D’après les conventions étudiées, le tarif des prises de sang chez les bovins est en moyenne de 2,41 € (1,27 à 5,12 €,médiane 2,32 €), celui des intradermo-tuberculinations simples (IDS) de 2,20 € (1,20 à 4,22 €, médiane 2,20 €, tuberculine non comprise) et celui des intradermo-tuberculinations comparatives (IDC) de 5,79 € (1,52 à 10,96 €, tuberculines non comprises, médiane 5,55 €). Quant au tarif des prises de sang sur buvards chez les porcs, il varie de 1,54 à 3,72 € (moyenne 2,52 €, médiane 2,67 €) et sur tube de 2,51 à 6,05 € (moyenne 4,10 €, médiane 3,92 €). La mission a souligné l’absence d’expertise comptable comme socle à la procédure de fixation des tarifs, dans toutes les conventions, et propose une méthode d’élaboration des tarifs fondée sur une approche économique (encadré).

La comparaison des tarifs obtenus par ce calcul avec ceux pratiqués sur le terrain montre que l’activité prophylaxie n’est généralement pas rentable pour les vétérinaires. Sans surprise, mais c’est bien la première fois que ce fait est admis et montré de manière pragmatique. « Les tarifs départementaux des IDS se situeraient tous, sauf pour l’Orne, dans une zone où effectuer les prophylaxies n’est pas rentable pour un vétérinaire : soit il perd de l’argent en employant un salarié, soit il accepte de travailler avec une rémunération qui peut être inférieure au revenu de solidarité active (RSA) ou au salaire minimum interprofession nel de croissance (SMIC). Il en est de même pour l’IDC dans les Pyrénées-Atlantiques et la Mayenne. » La pratique de tarifs dégressifs, du moins pour les actes, n’est pas encouragée, mais devrait s’accompagner de frais complémentaires dans le cas d’exigences particulières ou de mauvaise organisation d’un éleveur.

[Éléments du jeu de données]
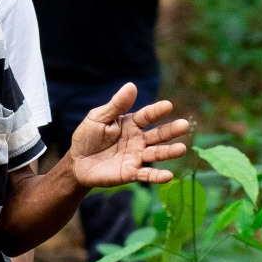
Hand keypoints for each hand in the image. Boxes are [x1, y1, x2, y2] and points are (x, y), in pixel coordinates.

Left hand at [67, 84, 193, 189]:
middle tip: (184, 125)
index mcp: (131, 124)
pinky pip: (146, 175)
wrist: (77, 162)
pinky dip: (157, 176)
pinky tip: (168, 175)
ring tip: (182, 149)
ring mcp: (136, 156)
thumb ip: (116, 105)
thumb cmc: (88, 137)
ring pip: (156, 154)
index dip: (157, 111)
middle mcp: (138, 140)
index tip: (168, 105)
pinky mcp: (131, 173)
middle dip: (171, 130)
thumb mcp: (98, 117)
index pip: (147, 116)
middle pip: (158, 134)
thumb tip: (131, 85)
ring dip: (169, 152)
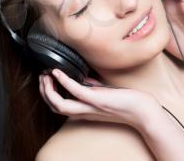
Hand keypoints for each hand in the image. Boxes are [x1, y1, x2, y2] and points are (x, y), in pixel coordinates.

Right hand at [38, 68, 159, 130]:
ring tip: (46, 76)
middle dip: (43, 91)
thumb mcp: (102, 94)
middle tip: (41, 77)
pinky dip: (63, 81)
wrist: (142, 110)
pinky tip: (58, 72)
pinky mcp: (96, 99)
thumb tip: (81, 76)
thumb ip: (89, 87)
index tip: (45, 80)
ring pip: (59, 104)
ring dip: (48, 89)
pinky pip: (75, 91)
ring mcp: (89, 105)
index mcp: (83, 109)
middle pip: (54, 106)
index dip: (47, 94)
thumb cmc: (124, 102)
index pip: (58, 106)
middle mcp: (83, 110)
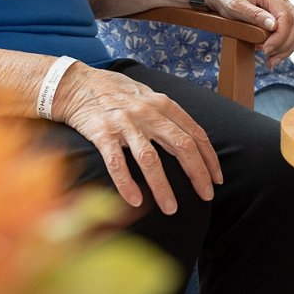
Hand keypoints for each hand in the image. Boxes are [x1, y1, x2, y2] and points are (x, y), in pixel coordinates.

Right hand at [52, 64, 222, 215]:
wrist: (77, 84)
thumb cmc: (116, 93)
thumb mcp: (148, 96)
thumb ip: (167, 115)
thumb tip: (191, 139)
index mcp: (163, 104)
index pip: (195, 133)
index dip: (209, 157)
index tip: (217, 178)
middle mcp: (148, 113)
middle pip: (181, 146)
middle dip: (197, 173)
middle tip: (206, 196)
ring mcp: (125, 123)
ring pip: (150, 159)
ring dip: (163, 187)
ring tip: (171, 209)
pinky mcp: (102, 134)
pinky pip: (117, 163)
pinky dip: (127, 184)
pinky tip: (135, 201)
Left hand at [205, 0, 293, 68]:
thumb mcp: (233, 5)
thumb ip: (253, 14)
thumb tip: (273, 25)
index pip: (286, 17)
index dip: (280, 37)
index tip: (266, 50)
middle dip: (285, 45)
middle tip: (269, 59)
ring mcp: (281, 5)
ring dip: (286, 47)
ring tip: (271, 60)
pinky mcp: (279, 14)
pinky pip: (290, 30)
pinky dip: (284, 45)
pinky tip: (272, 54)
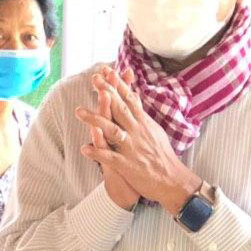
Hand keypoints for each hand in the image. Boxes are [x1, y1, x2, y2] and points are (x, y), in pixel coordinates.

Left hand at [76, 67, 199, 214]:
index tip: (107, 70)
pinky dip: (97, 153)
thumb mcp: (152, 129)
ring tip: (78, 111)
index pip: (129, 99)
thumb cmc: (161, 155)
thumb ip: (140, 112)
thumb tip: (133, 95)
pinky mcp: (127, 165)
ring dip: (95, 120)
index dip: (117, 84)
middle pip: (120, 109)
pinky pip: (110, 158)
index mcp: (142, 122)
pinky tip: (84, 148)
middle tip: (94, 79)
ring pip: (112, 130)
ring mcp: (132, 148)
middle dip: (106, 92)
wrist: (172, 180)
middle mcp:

--- Questions ---
1. Extrayez du texte sur les tarifs des prophylaxies vétérinaires le passage qui commence par les mots contenant « D’après les conventions » et se termine par « approche économique (encadré). », sans y changer quoi que ce soit.
2. Prolongez le texte sur les tarifs des prophylaxies vétérinaires à la suite de sa dernière phrase.
Le listing ne sert à rien ici.

--- Réponses point par point ---
1.
D’après les conventions étudiées, le tarif des prises de sang chez les bovins est en moyenne de 2,41 € (1,27 à 5,12 €,médiane 2,32 €), celui des intradermo-tuberculinations simples (IDS) de 2,20 € (1,20 à 4,22 €, médiane 2,20 €, tuberculine non comprise) et celui des intradermo-tuberculinations comparatives (IDC) de 5,79 € (1,52 à 10,96 €, tuberculines non comprises, médiane 5,55 €). Quant au tarif des prises de sang sur buvards chez les porcs, il varie de 1,54 à 3,72 € (moyenne 2,52 €, médiane 2,67 €) et sur tube de 2,51 à 6,05 € (moyenne 4,10 €, médiane 3,92 €). La mission a souligné l’absence d’expertise comptable comme socle à la procédure de fixation des tarifs, dans toutes les conventions, et propose une méthode d’élaboration des tarifs fondée sur une approche économique (encadré).

2.
Du local au national : exemple de la région Rhône-Alpes

Les auteurs du rapport attirent l’attention sur les particularités de la convention mise en place dans la région Rhône-Alpes depuis 2011. Tous les ans, le préfet de région conduit une commission entre représentants d’éleveurs et de vétérinaires, comme au niveau départemental, puis « acte de son droit d’évocation à transférer au niveau régional la compétence dévolue au niveau départemental », afin que la convention établie puisse être appliquée dans l’ensemble de la région. Plusieurs points sont montrés en exemple : la rédaction de la convention est claire et conforme aux instructions ministérielles (respect de la nomenclature) et définit précisément ce que comportent les visites d’exploitation ou d’introduction et celle de contrôle de la tuberculination, avec une tarification sans ambiguïté des actes et des visites (indexée sur l’indice des prix à la consommation) et une cohérence entre les différentes espèces. Cette convention est supposée offrir une balance correcte entre zones de plaines et de montagne, mais, dans les faits, ce n’est pas toujours le cas au sein d’une clientèle (montagne majoritaire, petites exploitations éloignées). Le rapport suggère toutefois de l’utiliser en exemple dans la réflexion visant à passer de tarifs négociés à l’échelon local à une tarification nationale.

1 La Semaine Vétérinaire n° 1615 du 30/1/2015, page 33, et n° 1617 du 13/2/2015, page 18.

2 Modalités de fixation des tarifs des prophylaxies animales, rapport n° 15046 du CGAAER établi par Christophe Gibon et Lionel Parle, http://bit.ly/1ZuEG2X.

PROPOSITION DE MÉTHODE D’ÉLABORATION DES TARIFS

Quatre étapes sont proposées afin de déterminer la tarification des actes de prophylaxie :

• déterminer une nomenclature claire des actes et des prestations à rémunérer ;

• calculer les charges affectées aux activités de prophylaxie en fonction d’une analyse comptable cohérente avec la nomenclature des frais et des prestations à rémunérer ;

• évaluer le nombre d’actes réalisés à l’heure par le vétérinaire sanitaire ;

• choisir un revenu cible.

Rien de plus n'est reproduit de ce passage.